In Brief: Budget 2024/25, Iron Ore & Milk

Weekly Reports | May 17 2024

Weekly Broker Wrap: impact of the 2024/25 Budget on critical minerals, listed property and healthcare; iron ore pricing; and dairy fundamentals & pricing.

-Budget 2024/25 impact on critical minerals, property & healthcare
-China’s declining importance for iron ore prices
-Global dairy fundamentals, rising Australian production

By Mark Woodruff

The 2024/25 Budget: impacts on critical minerals

The Critical Minerals Production Tax Incentive stands out as a potentially the most significant item in the 2024/25 Budget for the Resources sector, suggests UBS, but the broker adds there is a need for more detailed guidance to fully understand which parts of the value chain across different commodities will be eligible for a credit.

Focusing on ‘processing and refining’, this initiative aims to incentivise investment in further downstream value-added processing to export higher value critical minerals products, explains Wilsons. This compares to critical minerals exports today which largely comprise lower-value intermediate products.

Eligible recipients can obtain a refundable tax offset of -10% of processing for the 31 critical minerals (including nickel, graphite and lithium) currently listed in Australia. The credit will be available for a maximum of 10 years between July 1, 2027 and June 30, 2040.

UBS indentifies Iluka Resources ((ILU)) as potentially the most positively impacted by these incentives.

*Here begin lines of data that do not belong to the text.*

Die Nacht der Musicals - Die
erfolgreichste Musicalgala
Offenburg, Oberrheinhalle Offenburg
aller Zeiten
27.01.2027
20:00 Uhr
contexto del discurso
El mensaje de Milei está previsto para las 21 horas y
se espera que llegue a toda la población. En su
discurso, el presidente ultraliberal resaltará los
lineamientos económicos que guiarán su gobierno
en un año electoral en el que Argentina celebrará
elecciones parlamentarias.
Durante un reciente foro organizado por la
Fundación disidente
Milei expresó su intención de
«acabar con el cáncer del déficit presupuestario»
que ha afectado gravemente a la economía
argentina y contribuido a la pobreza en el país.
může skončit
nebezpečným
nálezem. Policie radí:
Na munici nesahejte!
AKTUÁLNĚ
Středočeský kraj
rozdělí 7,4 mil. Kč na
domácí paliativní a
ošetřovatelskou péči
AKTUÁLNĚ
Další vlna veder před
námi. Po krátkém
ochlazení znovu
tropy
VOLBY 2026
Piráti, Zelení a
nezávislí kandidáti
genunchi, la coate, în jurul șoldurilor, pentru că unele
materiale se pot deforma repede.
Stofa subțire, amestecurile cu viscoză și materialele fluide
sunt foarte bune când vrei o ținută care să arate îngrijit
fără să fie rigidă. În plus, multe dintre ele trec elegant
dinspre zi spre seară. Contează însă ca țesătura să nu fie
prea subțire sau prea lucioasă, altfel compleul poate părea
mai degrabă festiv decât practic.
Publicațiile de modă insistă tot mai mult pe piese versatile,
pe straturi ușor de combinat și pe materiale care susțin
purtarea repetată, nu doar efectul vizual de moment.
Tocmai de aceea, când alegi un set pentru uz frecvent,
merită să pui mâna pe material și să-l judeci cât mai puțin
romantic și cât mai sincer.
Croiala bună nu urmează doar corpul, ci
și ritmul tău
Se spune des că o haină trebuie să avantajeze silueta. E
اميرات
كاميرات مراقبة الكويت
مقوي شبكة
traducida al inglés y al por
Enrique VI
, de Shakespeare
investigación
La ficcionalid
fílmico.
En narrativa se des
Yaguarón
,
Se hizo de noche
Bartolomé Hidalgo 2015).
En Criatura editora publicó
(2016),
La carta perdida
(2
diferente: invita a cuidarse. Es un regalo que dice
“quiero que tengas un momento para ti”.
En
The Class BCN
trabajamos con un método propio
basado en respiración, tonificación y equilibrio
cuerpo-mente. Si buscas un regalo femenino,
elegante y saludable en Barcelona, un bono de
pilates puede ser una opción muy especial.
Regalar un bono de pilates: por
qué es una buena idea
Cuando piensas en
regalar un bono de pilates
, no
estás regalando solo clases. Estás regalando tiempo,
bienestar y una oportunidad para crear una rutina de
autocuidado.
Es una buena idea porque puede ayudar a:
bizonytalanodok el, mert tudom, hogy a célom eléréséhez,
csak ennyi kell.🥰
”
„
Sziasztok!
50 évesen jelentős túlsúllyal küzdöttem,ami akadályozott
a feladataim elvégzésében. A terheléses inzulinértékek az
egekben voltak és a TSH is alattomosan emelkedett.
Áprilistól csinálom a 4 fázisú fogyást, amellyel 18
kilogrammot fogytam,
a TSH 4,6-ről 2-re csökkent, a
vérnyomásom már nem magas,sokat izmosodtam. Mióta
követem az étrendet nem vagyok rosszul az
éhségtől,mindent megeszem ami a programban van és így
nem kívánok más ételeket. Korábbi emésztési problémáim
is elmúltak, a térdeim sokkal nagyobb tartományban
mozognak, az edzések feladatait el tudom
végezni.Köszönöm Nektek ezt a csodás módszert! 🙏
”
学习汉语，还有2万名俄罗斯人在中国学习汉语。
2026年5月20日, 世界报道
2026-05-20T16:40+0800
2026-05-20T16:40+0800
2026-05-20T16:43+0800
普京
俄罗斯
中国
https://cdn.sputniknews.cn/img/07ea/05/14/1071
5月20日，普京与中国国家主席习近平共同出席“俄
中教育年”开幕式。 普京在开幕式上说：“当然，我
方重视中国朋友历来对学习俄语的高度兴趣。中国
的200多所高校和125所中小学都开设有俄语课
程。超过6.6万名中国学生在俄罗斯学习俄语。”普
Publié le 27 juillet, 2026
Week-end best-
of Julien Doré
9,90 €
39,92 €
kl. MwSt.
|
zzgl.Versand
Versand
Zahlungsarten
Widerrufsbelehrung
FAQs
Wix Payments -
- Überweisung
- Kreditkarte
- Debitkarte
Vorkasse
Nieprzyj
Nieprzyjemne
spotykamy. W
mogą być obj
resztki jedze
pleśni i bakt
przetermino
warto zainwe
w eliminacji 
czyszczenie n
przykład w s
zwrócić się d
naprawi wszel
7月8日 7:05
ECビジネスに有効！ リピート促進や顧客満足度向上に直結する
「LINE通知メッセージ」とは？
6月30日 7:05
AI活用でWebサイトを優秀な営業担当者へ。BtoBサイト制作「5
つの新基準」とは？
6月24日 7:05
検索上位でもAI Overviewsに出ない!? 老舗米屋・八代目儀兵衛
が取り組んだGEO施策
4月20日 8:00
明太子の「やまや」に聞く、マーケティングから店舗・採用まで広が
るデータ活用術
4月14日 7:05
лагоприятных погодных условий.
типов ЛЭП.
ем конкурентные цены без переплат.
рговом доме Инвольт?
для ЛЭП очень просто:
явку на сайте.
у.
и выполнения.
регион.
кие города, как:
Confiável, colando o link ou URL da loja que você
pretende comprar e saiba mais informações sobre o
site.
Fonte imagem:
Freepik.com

The company owns Australia's first fully-integrated rare earths refinery at Eneabba, in Western Australia.

Iluka is set to become a global material supplier of separated rare earth oxide (REOs), and processing costs are now expected to fall.

Another potential beneficiary, according to Morgan Stanley is IGO Ltd ((IGO)) via its 49%-owned Kwinana lithium refinery, which may now also achieve lower hydroxide processing costs.

The impact on Lynas Rare Earths ((LYC)) and the slew of local lithium producers is open to interpretation, suggests UBS.

This broker questions why copper was not included in the 31 minerals eligible for the production credit given the commodity's continued importance (and scarcity) in a decarbonised world.

The 2024/25 Budget: impacts on listed property

While the cash rate will be the key driver of any improvement in residential sales activity in the near term, Macquarie believes the 2024/25 Budget housing package, and measures to increase the number of construction workers, should help reduce development time frames over the medium-term, providing a tailwind for residential developers Mirvac Group ((MGR)) and Qualitas ((QAL)).

The requirement for universities to build more student accommodation will also benefit Dexus ((DXS)) and GPT Group ((GPT)), who have recently established a presence in the space, highlights the broker.

Macquarie analysts see a further tailwind for GPT Group, and fellow retail landlords who are more exposed to discretionary categories, such as Scentre Group ((SCG)) and Vicinity Centres ((VCX)), as Macquarie anticipates a 1.5% impact on disposable income from the budget.

Better transport for Western Sydney, courtesy of an additional $2bn of infrastructure funding (including $1.9bn for priority road and rail projects), will be a positive for medium-term completions and tenant demand longer-term. REITS with exposure here are GPT Group, Mirvac Group, Charter Hall ((CHC)) and Goodman Group ((GMG)), points out the broker.

For the REIT sector overall, Macquarie’s key picks are the Outperform-rated Charter Hall, Mirvac Group, and Goodman Group.